There are a few differences between Spring Batch Admin and Spring Cloud Data Flow when comparing them for Spring Batch Admin use cases:

  1. Packaging - Spring Batch Admin packages the Spring Batch jobs you want to run within a WAR file as a single monolith. While the ability to upload new XML configuration files is a feature within Spring Batch Admin, it's use is limited given there is no ability to upload additional code. With Spring Cloud Data Flow, the batch jobs are packaged independently from the orchestration server, they are entirely two different entities, which allows for more flexibility. The Spring Cloud Data Flow approach does not require a re-deploy every time a batch job is to be added or modified.
  2. Execution Model - Spring Batch Admin executes the batch jobs within the JVM the web application is running in. All batch jobs share the same memory heap, etc. This can lead to issues like noisy neighbors, etc. Spring Cloud Data Flow executes each batch job in an independent JVM. When used with CloudFoundry or Kubernetes, each batch job is run within it's own container and is completely isolated from not only the other batch jobs, but the orchestration server itself as well. When run with the Local deployer, new JVMs are launched on the same machine, again with their own independent memory heap, etc. These finite JVMs and containers in Spring Cloud Data Flow are called tasks.
    Spring Cloud Task adds additional functionality to Spring Batch that allows Spring Batch jobs to work with Spring Cloud Data Flow.
  3. Interaction options - Spring Batch Admin has a web based UI and a set of REST endpoints that can be used to execute and monitor jobs. Spring Cloud Data Flow provides not only a web based UI and REST API to execute and monitor jobs, but also an interactive shell to orchestrate jobs. It also provides a DSL and drag and drop UI for orchestrating complex flows of jobs (execute jobs B and C after A completes, execute job D after both B and C complete, etc).
    Composed Tasks on Spring Cloud Data Flow
  4. Customization options - Spring Batch Admin was designed to be customizable. It provided documentation not only on how to configure your own component overrides, but also customize the UI. Spring Cloud Data Flow is a bit more rigid in that respect. There are some features you can turn off via feature toggles (turn of the stream functionality for example), but the Angular based web UI is not intended to be extensively customized without forking the repository and making deeper modifications or building your own dashboard via the provided REST APIs.

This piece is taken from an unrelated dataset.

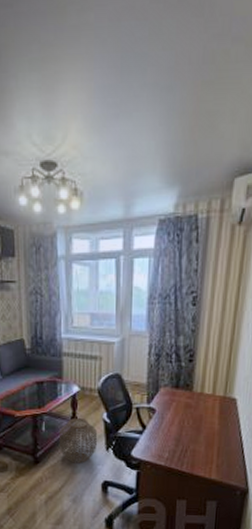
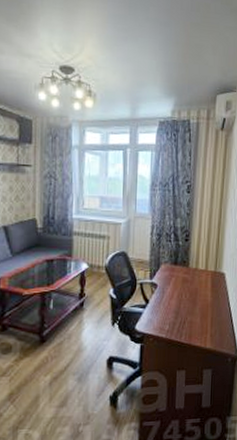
woven basket: present [58,418,97,464] -> none [66,295,103,340]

Migrating from Spring Batch Admin to Spring Cloud Data Flow

With the above in mind, the steps for migrating from Spring Batch Admin to Spring Cloud Data Flow are rather straightforward.

  1. Read the Spring Cloud Data Flow reference documentation - Given the differences in packaging, execution model, and interaction options it will make the migration much easier after fully understanding how Spring Cloud Data Flow works.
  2. Repackage your batch jobs as Spring Boot über jars (or Docker containers) - If using either the CloudFoundry or Local derivatives of Spring Cloud Data Flow, you'll want to repackage your Spring Batch jobs as Spring Boot über jars with the @EnableTask annotation from the Spring Cloud Task project added (this annotation allows Spring Cloud Data Flow to work with Spring Batch natively). If you are going to be using the Kubernetes variant of Spring Cloud Data Flow, you'll want to package your batch jobs as über jars that are then wrapped in a Docker image.
  3. Register your batch jobs with Spring Cloud Data Flow - Once you have Spring Cloud Data Flow running, you'll need to register the jar files or Docker images with the server. The Spring Cloud Data Flow documentation walks through how to do this here.
  4. Launch your Spring Batch Jobs as tasks - Once the batch jobs are registered, you can launch them as tasks. Tasks are nothing more than a microservice that has an expected end (as all batch jobs do). In the Spring Batch Admin use cases, think of them as a separate JVM that will shut down once your job is complete.